## What to work on
I'd like every line in the following listing that holds "down" copied.

___

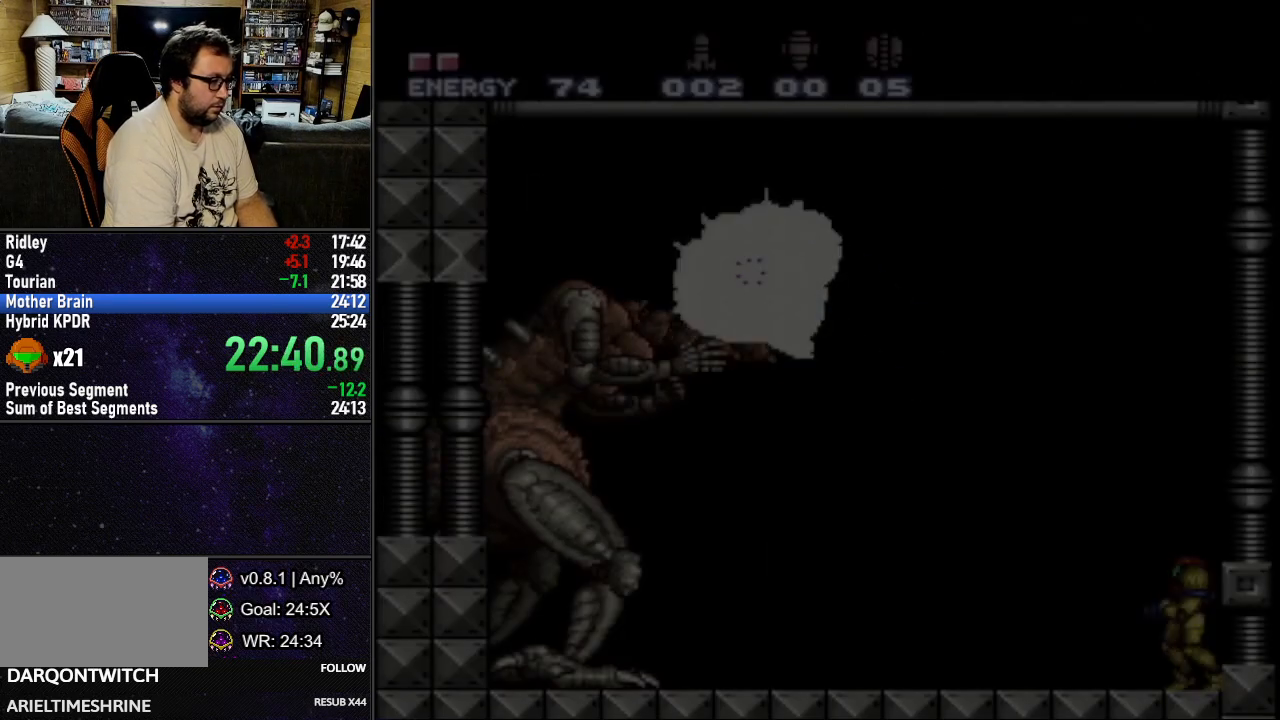
{"buttons": ["L1", "DPAD_LEFT"], "events": [[33, "DPAD_LEFT", "up"], [100, "DPAD_LEFT", "down"], [183, "DPAD_LEFT", "up"], [217, "DPAD_LEFT", "down"], [333, "DPAD_LEFT", "up"], [367, "DPAD_LEFT", "down"]]}
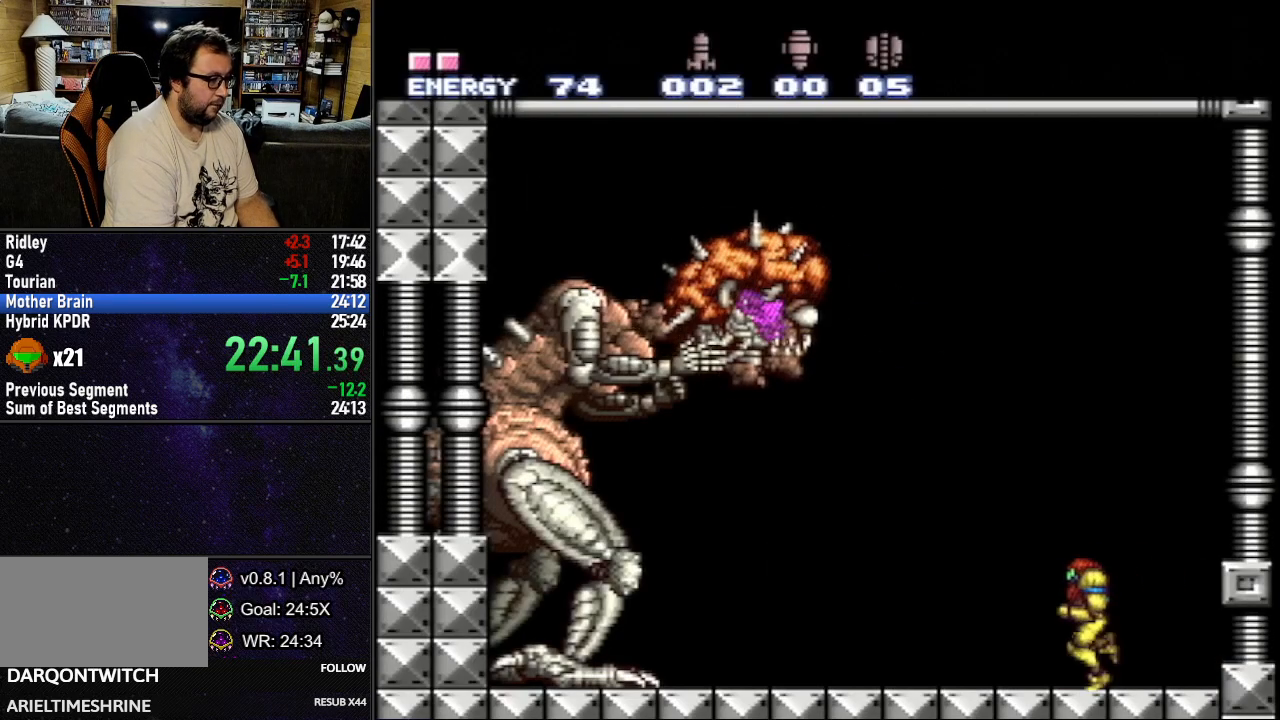
{"buttons": ["L1", "DPAD_RIGHT"], "events": [[300, "DPAD_DOWN", "down"], [350, "DPAD_LEFT", "up"], [400, "DPAD_DOWN", "up"], [400, "DPAD_RIGHT", "down"]]}
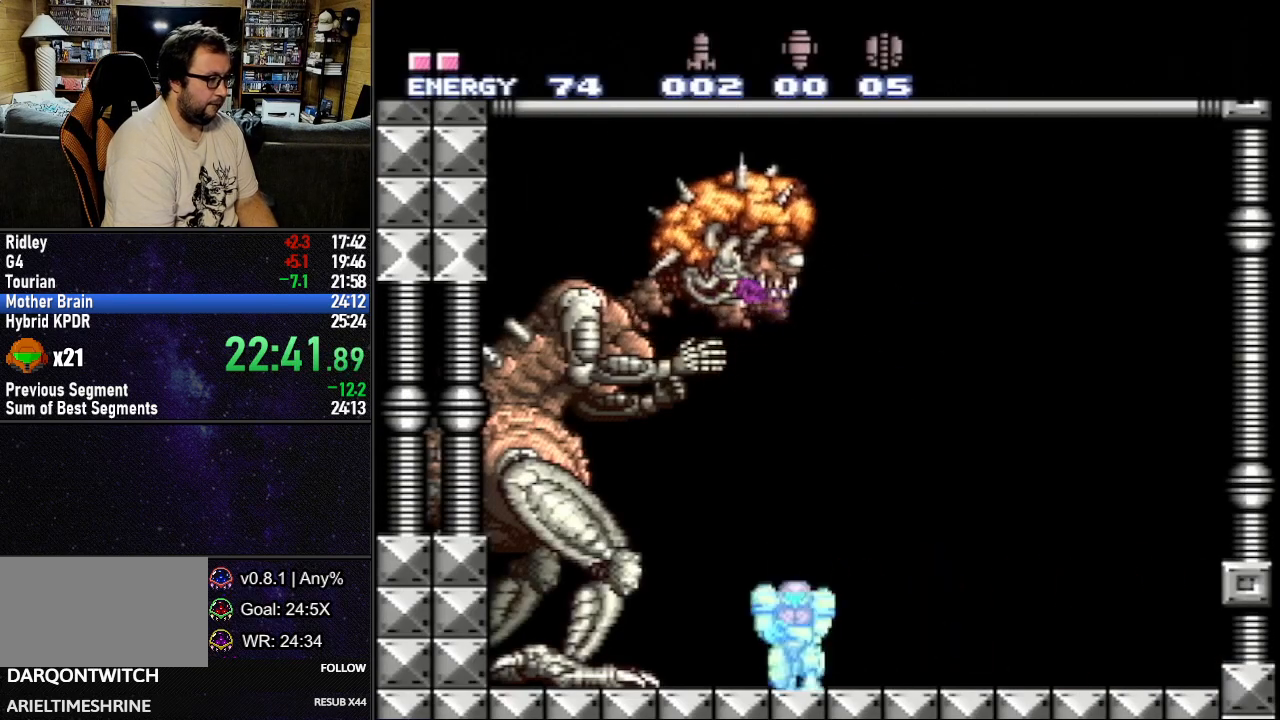
{"buttons": ["L1", "DPAD_RIGHT"], "events": []}
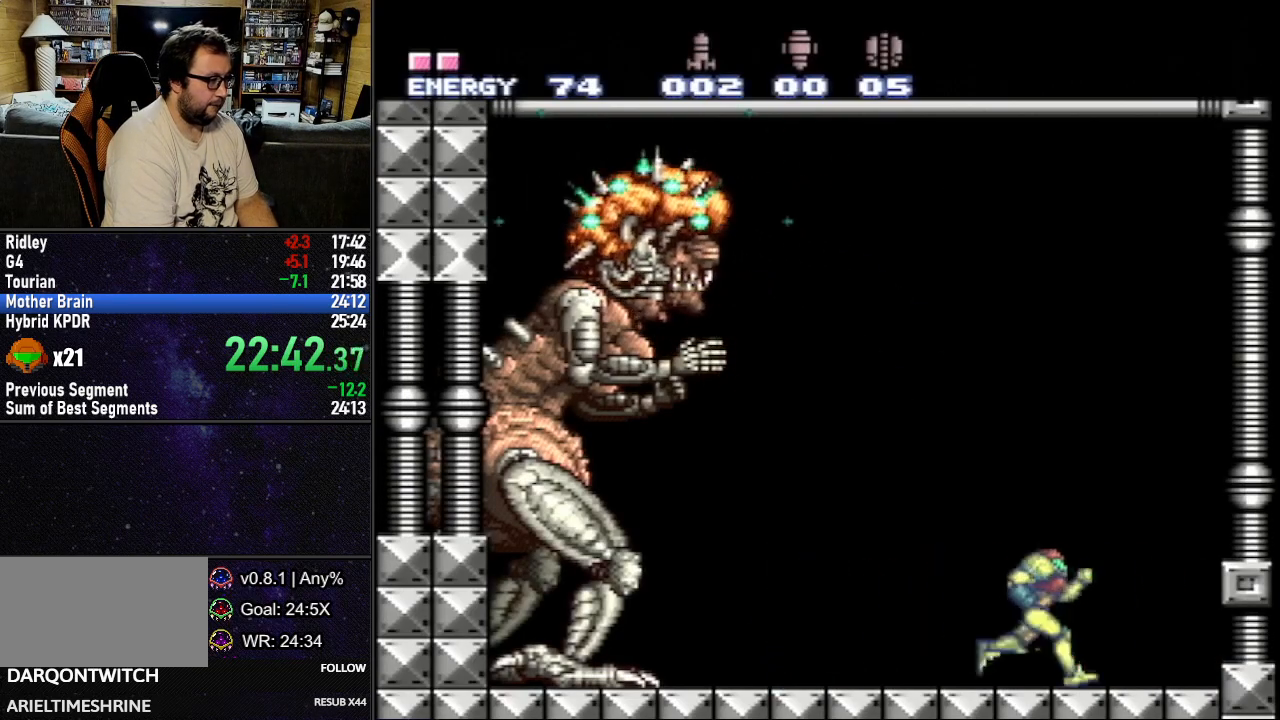
{"buttons": [], "events": [[217, "DPAD_RIGHT", "up"], [267, "L1", "up"]]}
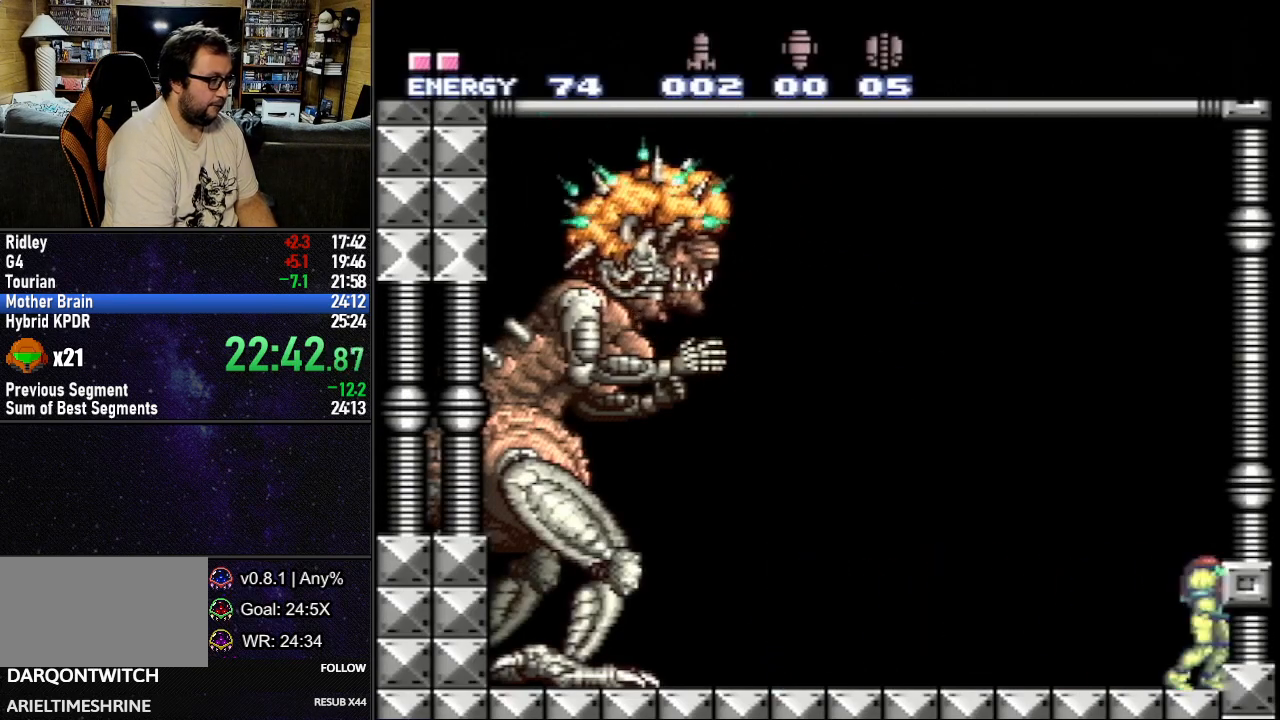
{"buttons": [], "events": [[133, "B", "down"], [133, "R1", "down"], [267, "B", "up"], [267, "R1", "up"]]}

___

## Solution for this problem
{"buttons": ["L1", "DPAD_LEFT"], "events": [[33, "DPAD_LEFT", "up"], [100, "DPAD_LEFT", "down"], [183, "DPAD_LEFT", "up"], [217, "DPAD_LEFT", "down"], [333, "DPAD_LEFT", "up"], [367, "DPAD_LEFT", "down"]]}
{"buttons": ["L1", "DPAD_RIGHT"], "events": [[300, "DPAD_DOWN", "down"], [350, "DPAD_LEFT", "up"], [400, "DPAD_DOWN", "up"], [400, "DPAD_RIGHT", "down"]]}
{"buttons": [], "events": [[133, "B", "down"], [133, "R1", "down"], [267, "B", "up"], [267, "R1", "up"]]}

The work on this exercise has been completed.